Melbourne’s boundary has expanded almost 100,000 hectares in a decade, with developers and planning ministers interpreting the urban “boundary” as a point of negotiation.
Keesmaat says the fundamental issue all cities must address when planning for growth is having “a very clear structure of where growth won’t go”, and limiting urban sprawl is part of that.
“It’s about identifying hubs where there is a very strong nexus of public transportation and an opportunity to accommodate mixed-use growth,” she says.
Toronto has a population of 2.48 million people, or 5.5 million in the greater Toronto area, and much of its development had been directed to the heart of the city. “We have built 177,000 units over the past 10 years and most of them have been in the core of the city, within two kilometres of the centre of the city,” Keesmaat says.
And while the Baillieu government pushes for a new freeway connecting the Eastern Freeway and City Link, Keesmaat says Toronto has moved beyond arguments about freeways and is instead debating whether to build more light rail or more expensive subways.
“That is the transportation of the future,” she says. “Creating environments where people can live and work and play all within walking distance . . . the ticket here is ensuring people can live where they work and the most ideal scenario is a quick transit [public transport] ride, or they can walk, or they can cycle.”
Walking to a childcare centre from her house in the government-planned and developed Aurora estate is not an option for Cara Horner, who is angered by a planning model that allows developers to walk away after carving up paddocks for housing.
“I have to drive to childcare in Epping because there’s not a childcare centre here yet,” she says.
“Those guys are coming out here, buying land at such a cheap rate, making such a profit off it, it seems like they’re the only people who are winning out of this.”
Developers are obliged to contribute only a fraction of the cost of delivering new infrastructure. Since a growth area infrastructure tax was introduced in 2010, Melbourne developers have contributed $33.4 million.
The 3.5-kilometre South Morang rail extension alone, which included new stations and line upgrades, cost $562 million.
The state government’s 20-minute city proposal is “a complete pipedream”, says Carolyn Whitzman, associate professor in urban planning at Melbourne University.
“Whether Melbourne has 4 million or 6 million people, we’re not travelling in a particularly equitable direction,” she says. “I don’t necessarily see population growth as a bad thing, it just has to be managed properly. Currently, we live in a socially divided and environmentally unsustainable city.”

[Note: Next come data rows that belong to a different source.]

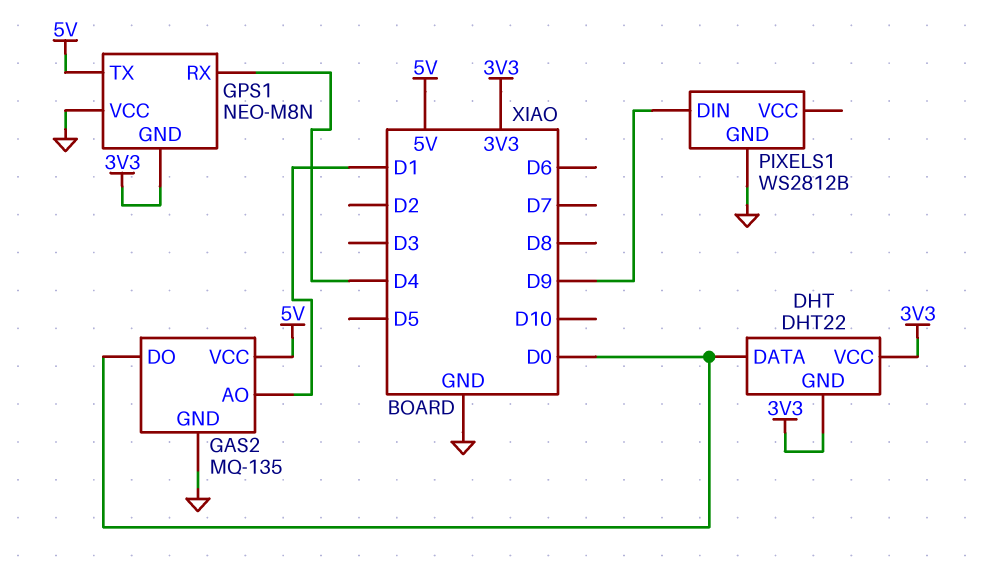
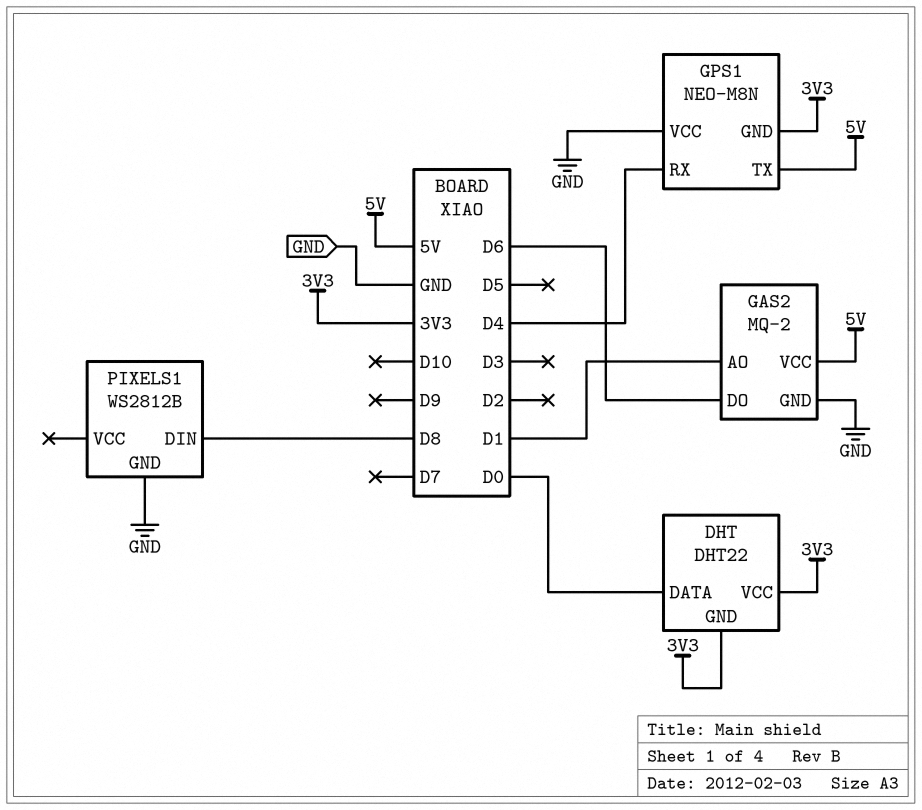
GAS2: MQ-135 -> MQ-2
GAS2 pin DO: D0 -> D6
PIXELS1 pin DIN: D9 -> D8

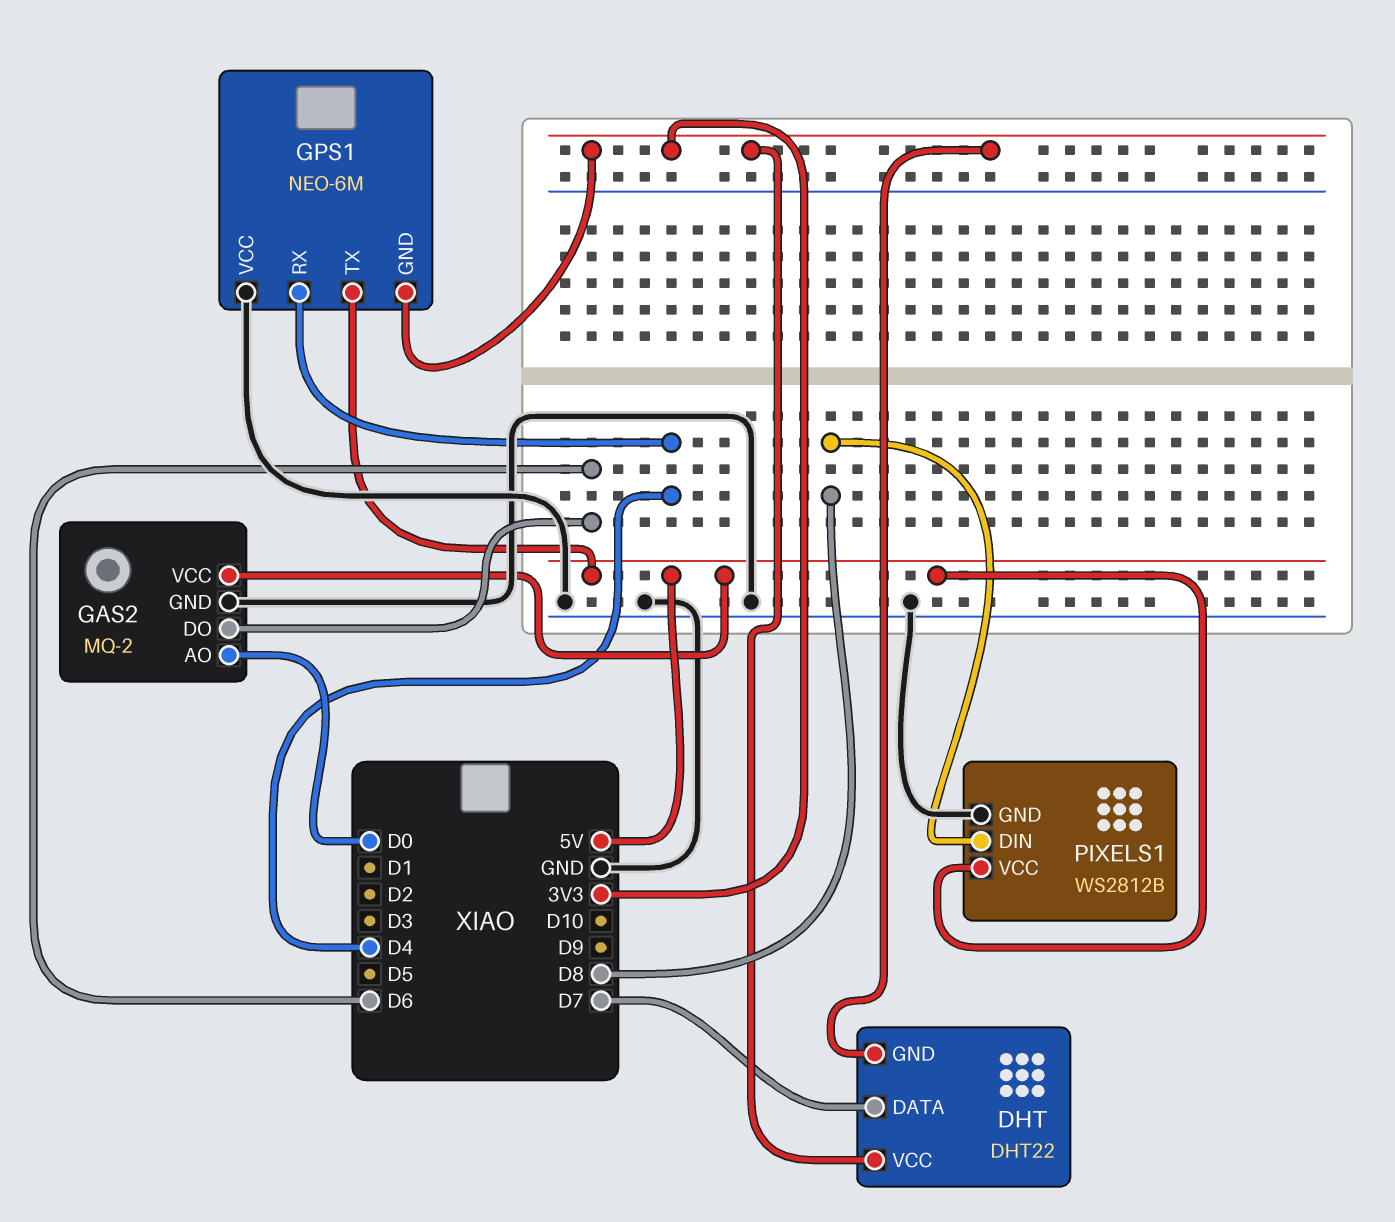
DHT pin DATA: D0 -> D7
GAS2 pin AO: D1 -> D0
GPS1: NEO-M8N -> NEO-6M
PIXELS1 pin VCC: none -> 5V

Ruth Spielman, National Growth Areas Alliance executive officer, says growth areas across the country share common problems and the concept of a “tale of two cities” applies in terms of poorer outcomes in education, access to jobs, unemployment and housing stress.
Horner says there is a wider story to Melbourne’s crown as the world’s most liveable city.

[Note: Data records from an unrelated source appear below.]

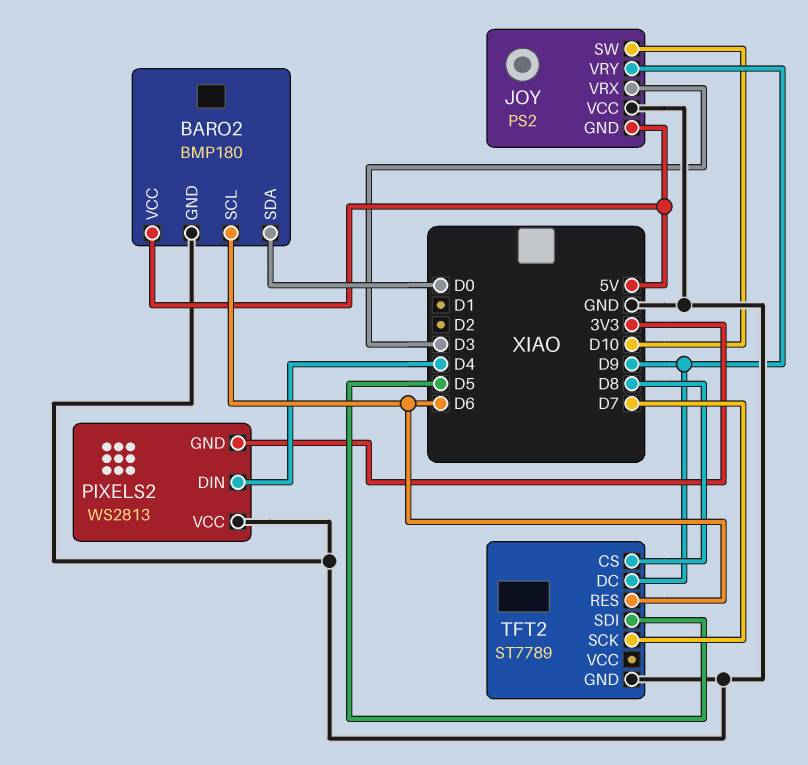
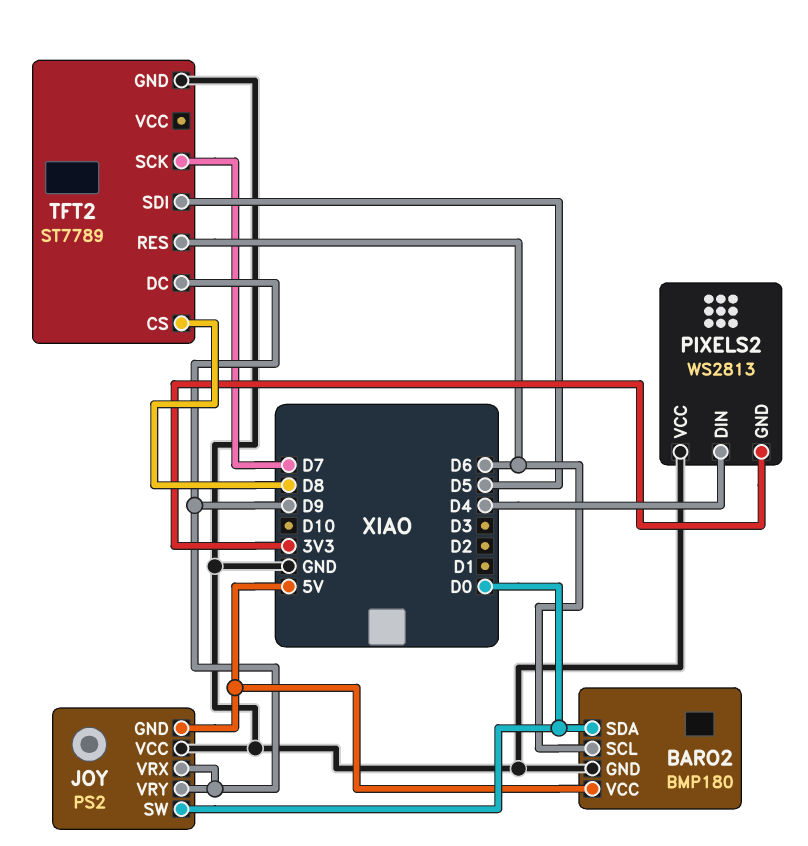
JOY pin SW: D10 -> D0
JOY pin VRX: D3 -> D9

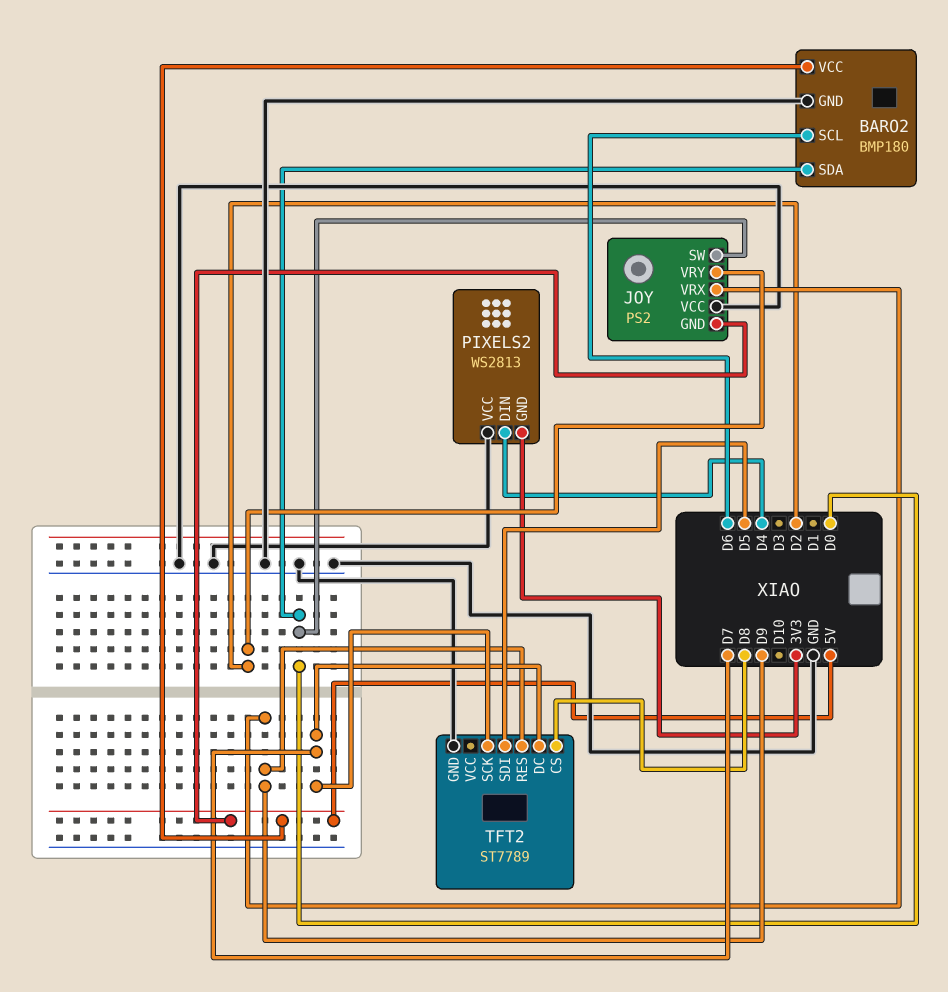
JOY pin VRY: D9 -> D2
TFT2 pin DC: D9 -> D7
TFT2 pin RES: D6 -> D9

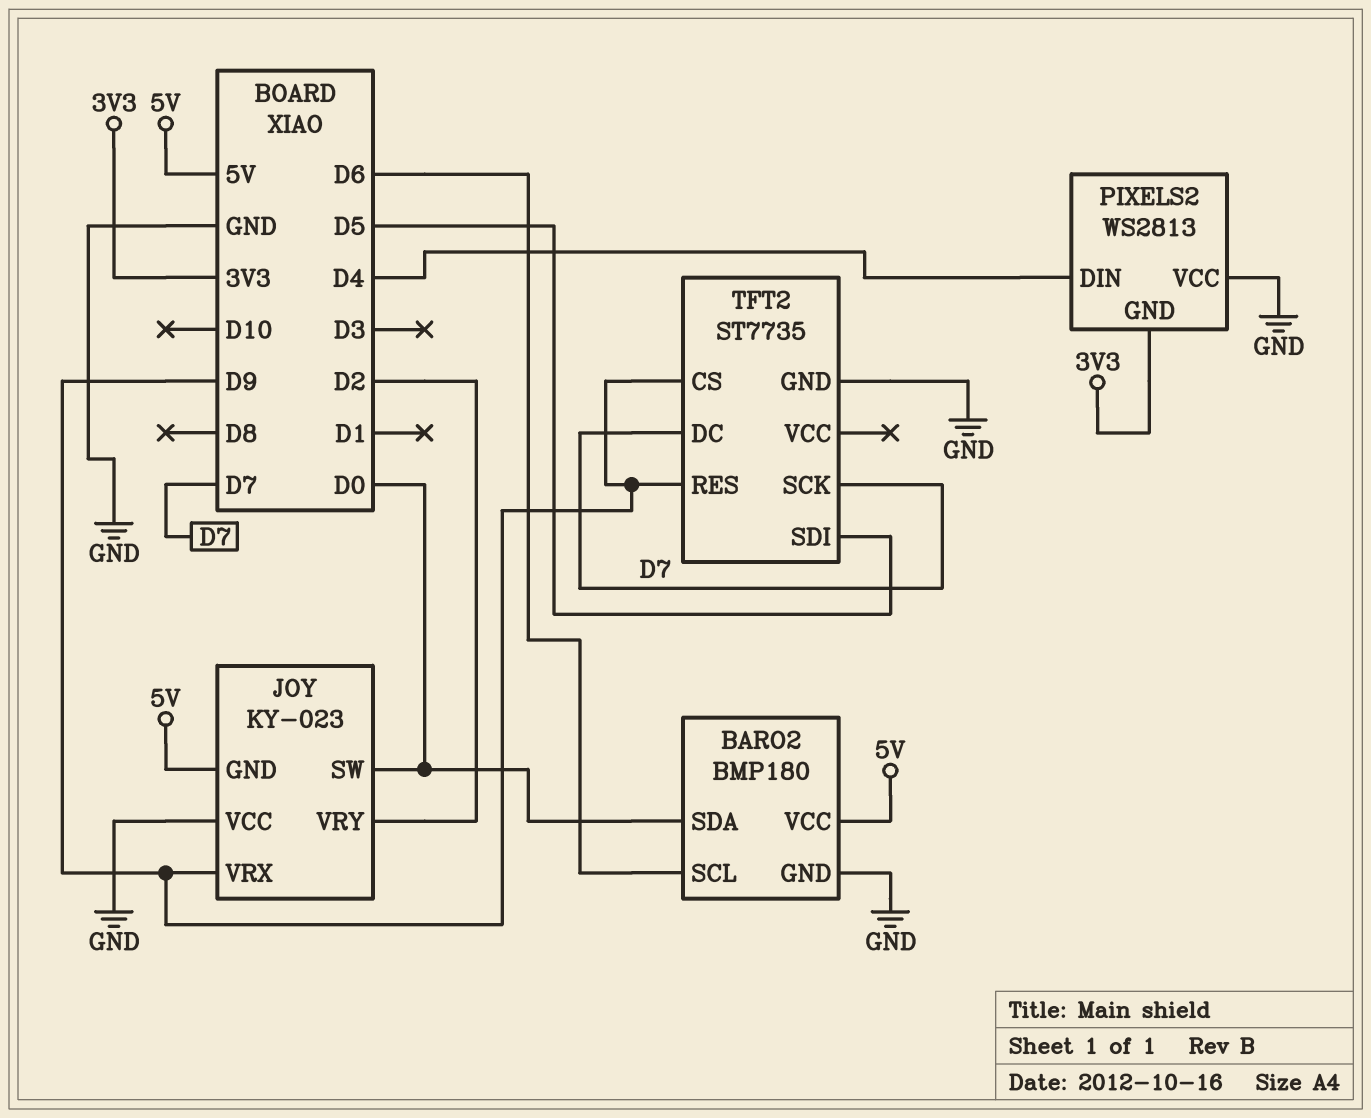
JOY: PS2 -> KY-023
TFT2: ST7789 -> ST7735
TFT2 pin CS: D8 -> D9

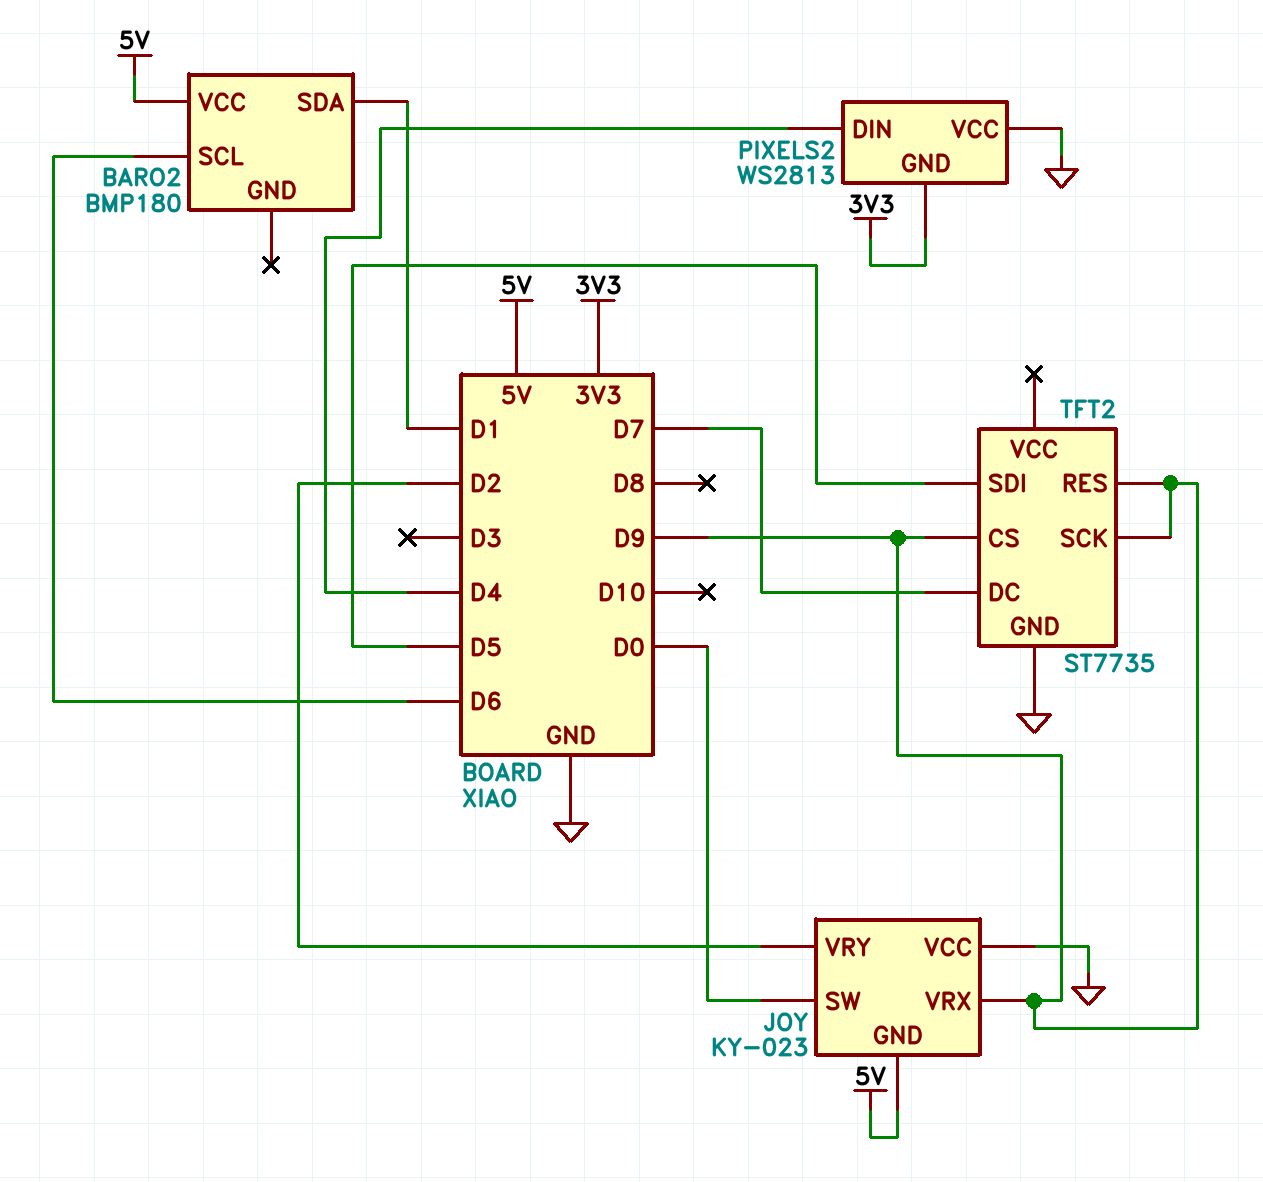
BARO2 pin GND: GND -> none
BARO2 pin SDA: D0 -> D1
TFT2 pin SCK: D7 -> D9

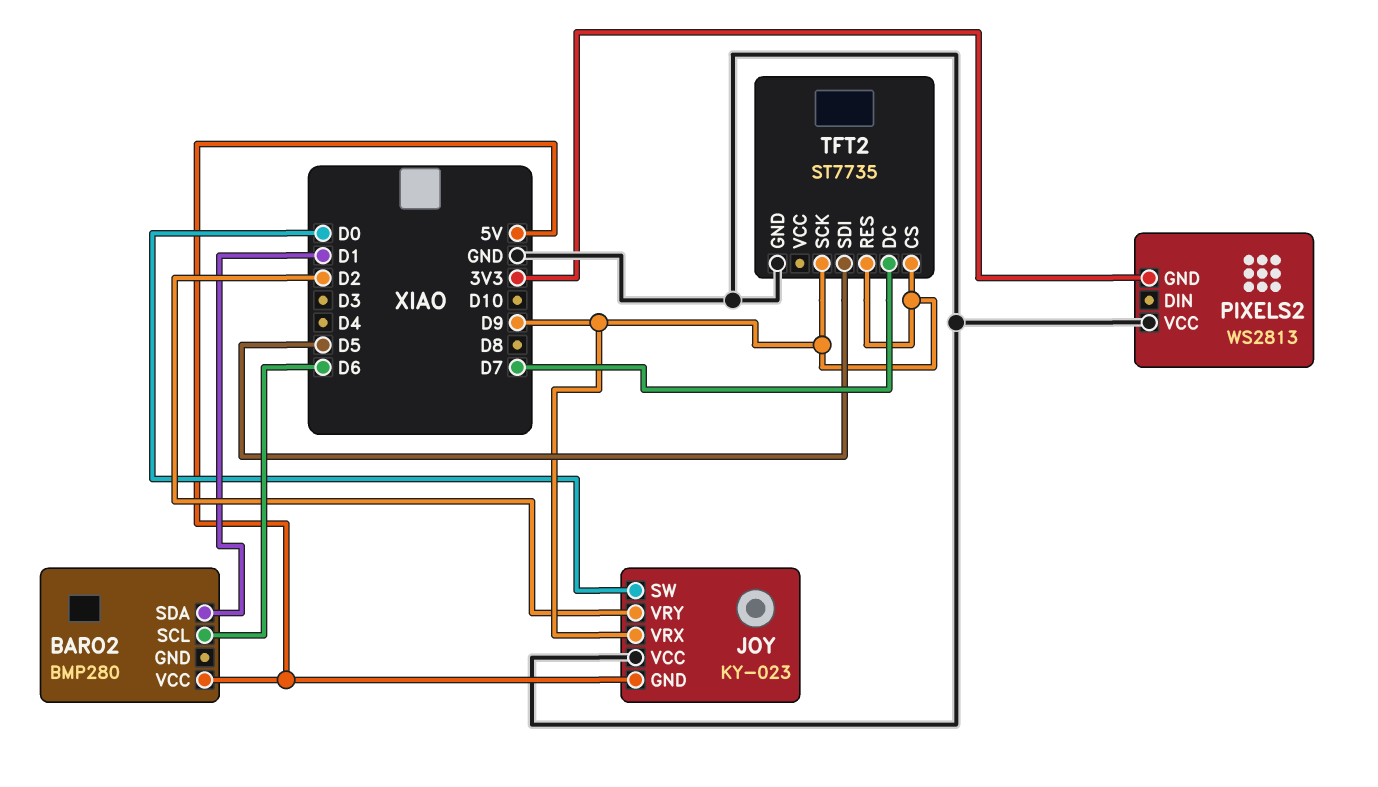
BARO2: BMP180 -> BMP280
PIXELS2 pin DIN: D4 -> none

“Melbourne is liveable for people who can afford it, or those who are lucky enough to grow up in an area that has all that transport,” she says. “For people on the fringes who have taken out 95 per cent mortgages, plus paying for petrol, it’s killing them.
“It shouldn’t be a ‘them and us’ thing in our city. We should all have equitable access; we all pay taxes and there should be better planning for that to occur.”